Exercise goal: Continue the RequireJS build-exclusion text from the point where it stops.

Passage shown:
I have been looking into integrating testing into my app based on RequireJS. I have found this example of how QUnit testing could be integrated into the RequireJS structure. Obviously you don't want the testing code to be lying around in the Production build. How can you keep testing out of the final production build in RequireJS?
There are lots of options you can set in the build file. See the full example on GitHub (https://github.com/jrburke/r.js/blob/master/build/example.build.js)
What you want to do is exclude certain items from your module:
//This module entry combines all the dependencies of foo/bar/bip into one file,
//but excludes foo/bar/bop and its dependencies from the built file. If you want
//to exclude a module that is also another module being optimized, it is more
//efficient if you define that module optimization entry before using it
//in an exclude array.
{
name: "foo/bar/bip",
exclude: [
"foo/bar/bop"
]
},
//This module entry shows how to specify a specific module be excluded
//from the built module file. excludeShallow means just exclude that
//specific module, but if that module has nested dependencies that are
//part of the built file, keep them in there. This is useful during
//development when you want to have a fast bundled set of modules, but
//just develop/debug one or two modules at a time.

Extracted entries:
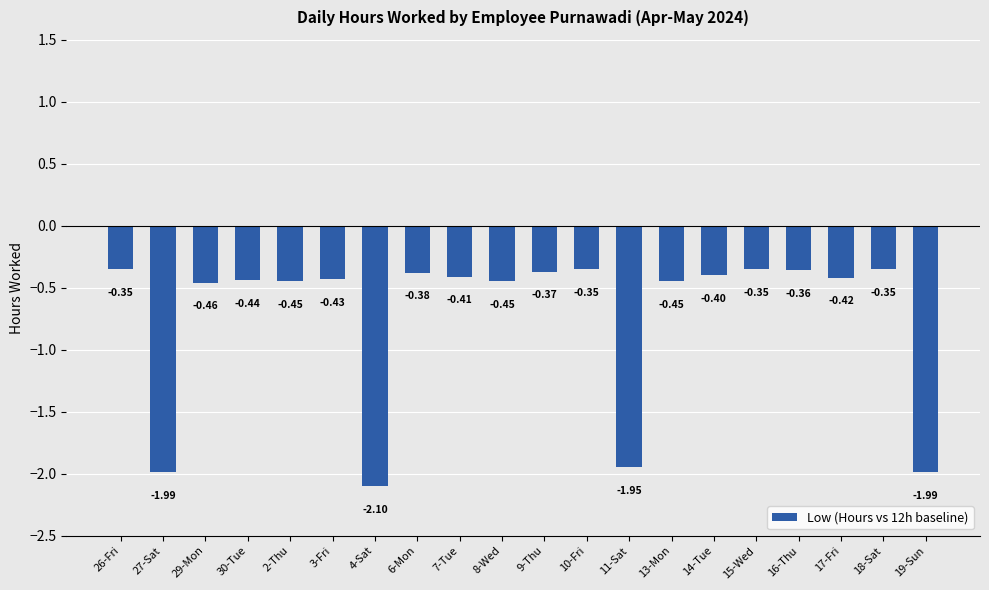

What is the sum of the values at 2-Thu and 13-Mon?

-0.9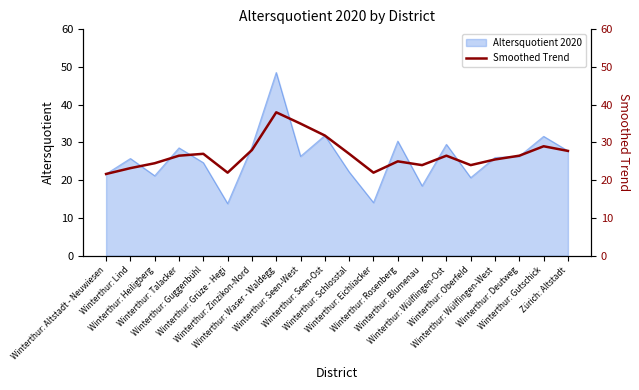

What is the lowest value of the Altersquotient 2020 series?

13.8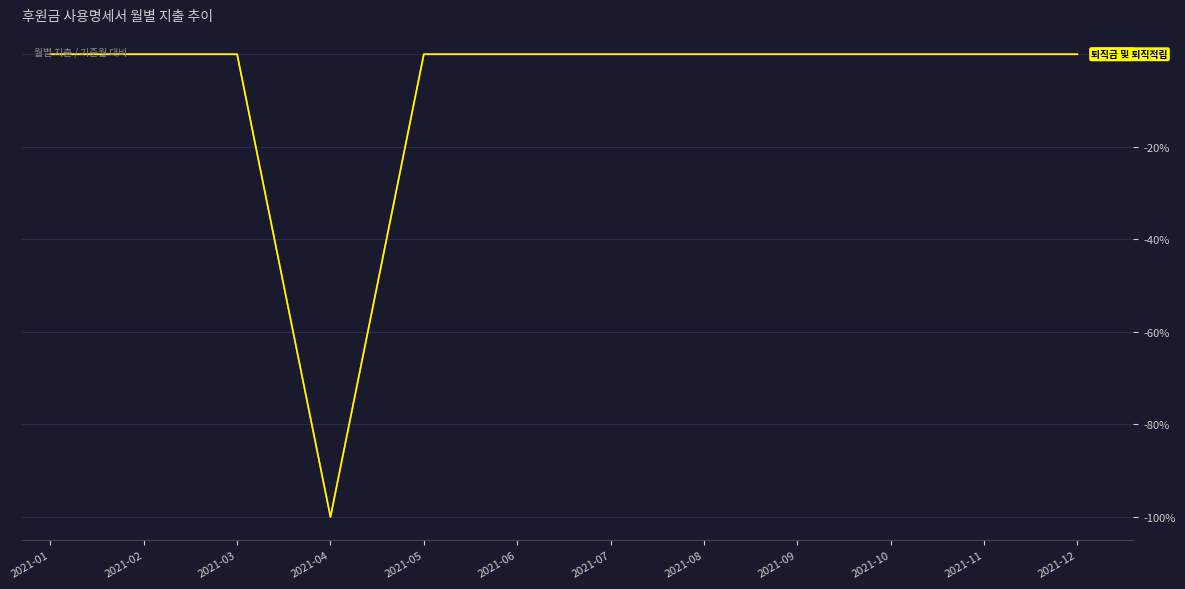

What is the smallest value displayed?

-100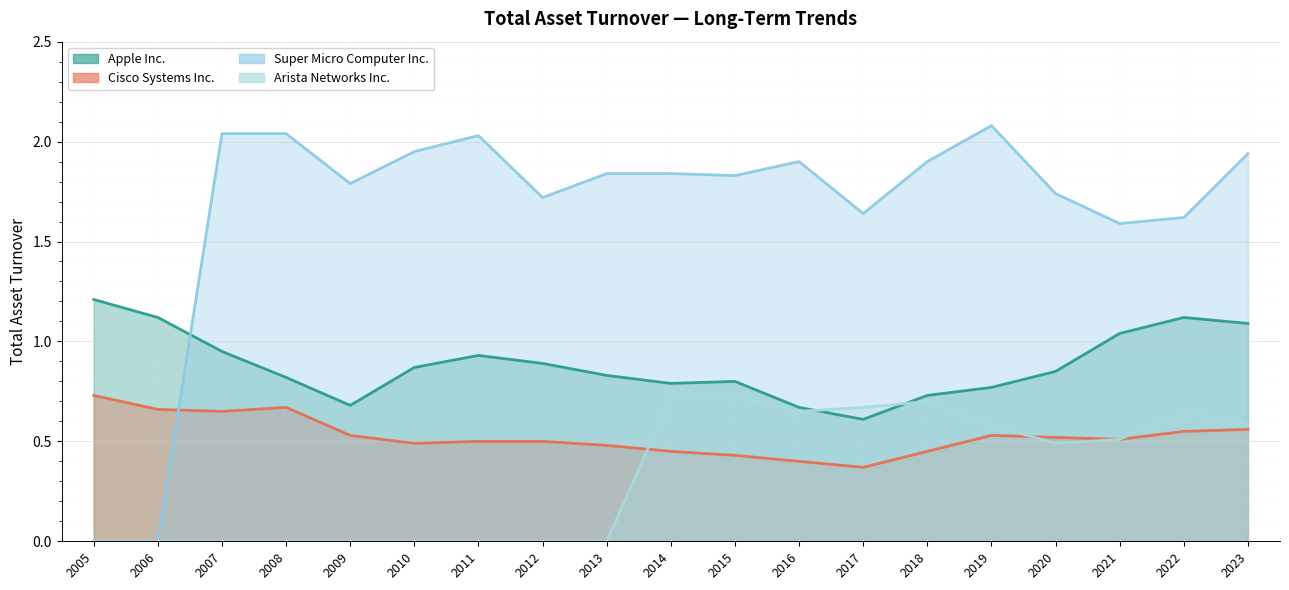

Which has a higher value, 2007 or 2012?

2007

Solved problem:
{
name: "foo/bar/bin",
excludeShallow: [
"foo/bar/bot"
]
}
You can also exclude items with a regular expression, but this is probably overkill:
//When the optimizer copies files from the source location to the
//destination directory, it will skip directories and files that start
//with a ".". If you want to copy .directories or certain .files, for
//instance if you keep some packages in a .packages directory, or copy
//over .htaccess files, you can set this to null. If you want to change
//the exclusion rules, change it to a different regexp. If the regexp
//matches, it means the directory will be excluded. This used to be
//called dirExclusionRegExp before the 1.0.2 release.
//As of 1.0.3, this value can also be a string that is converted to a
//RegExp via new RegExp().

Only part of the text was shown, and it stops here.